• What this task involves
Print every record word for word.

• Records provided

((

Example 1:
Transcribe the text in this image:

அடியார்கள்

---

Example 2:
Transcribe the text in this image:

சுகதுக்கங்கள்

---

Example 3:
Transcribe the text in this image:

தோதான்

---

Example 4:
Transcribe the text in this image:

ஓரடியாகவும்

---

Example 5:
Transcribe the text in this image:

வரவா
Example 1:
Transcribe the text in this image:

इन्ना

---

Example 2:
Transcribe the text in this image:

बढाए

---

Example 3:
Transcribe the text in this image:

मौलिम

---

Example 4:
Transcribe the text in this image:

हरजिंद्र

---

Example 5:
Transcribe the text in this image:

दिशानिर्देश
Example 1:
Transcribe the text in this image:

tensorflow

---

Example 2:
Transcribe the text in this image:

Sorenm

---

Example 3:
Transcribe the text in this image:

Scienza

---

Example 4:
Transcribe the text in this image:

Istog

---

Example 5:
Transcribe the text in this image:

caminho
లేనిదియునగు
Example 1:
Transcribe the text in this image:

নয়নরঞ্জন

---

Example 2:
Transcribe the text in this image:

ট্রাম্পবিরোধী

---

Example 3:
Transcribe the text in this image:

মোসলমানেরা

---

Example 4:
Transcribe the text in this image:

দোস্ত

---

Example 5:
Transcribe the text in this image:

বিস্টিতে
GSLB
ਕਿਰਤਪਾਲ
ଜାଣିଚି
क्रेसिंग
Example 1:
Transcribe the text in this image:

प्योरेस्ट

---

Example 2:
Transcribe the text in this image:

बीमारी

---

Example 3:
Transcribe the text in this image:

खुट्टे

))

• Exercise solution
Example 1:
Transcribe the text in this image:

அடியார்கள்

---

Example 2:
Transcribe the text in this image:

சுகதுக்கங்கள்

---

Example 3:
Transcribe the text in this image:

தோதான்

---

Example 4:
Transcribe the text in this image:

ஓரடியாகவும்

---

Example 5:
Transcribe the text in this image:

வரவா
Example 1:
Transcribe the text in this image:

इन्ना

---

Example 2:
Transcribe the text in this image:

बढाए

---

Example 3:
Transcribe the text in this image:

मौलिम

---

Example 4:
Transcribe the text in this image:

हरजिंद्र

---

Example 5:
Transcribe the text in this image:

दिशानिर्देश
Example 1:
Transcribe the text in this image:

tensorflow

---

Example 2:
Transcribe the text in this image:

Sorenm

---

Example 3:
Transcribe the text in this image:

Scienza

---

Example 4:
Transcribe the text in this image:

Istog

---

Example 5:
Transcribe the text in this image:

caminho
లేనిదియునగు
Example 1:
Transcribe the text in this image:

নয়নরঞ্জন

---

Example 2:
Transcribe the text in this image:

ট্রাম্পবিরোধী

---

Example 3:
Transcribe the text in this image:

মোসলমানেরা

---

Example 4:
Transcribe the text in this image:

দোস্ত

---

Example 5:
Transcribe the text in this image:

বিস্টিতে
GSLB
ਕਿਰਤਪਾਲ
ଜାଣିଚି
क्रेसिंग
Example 1:
Transcribe the text in this image:

प्योरेस्ट

---

Example 2:
Transcribe the text in this image:

बीमारी

---

Example 3:
Transcribe the text in this image:

खुट्टे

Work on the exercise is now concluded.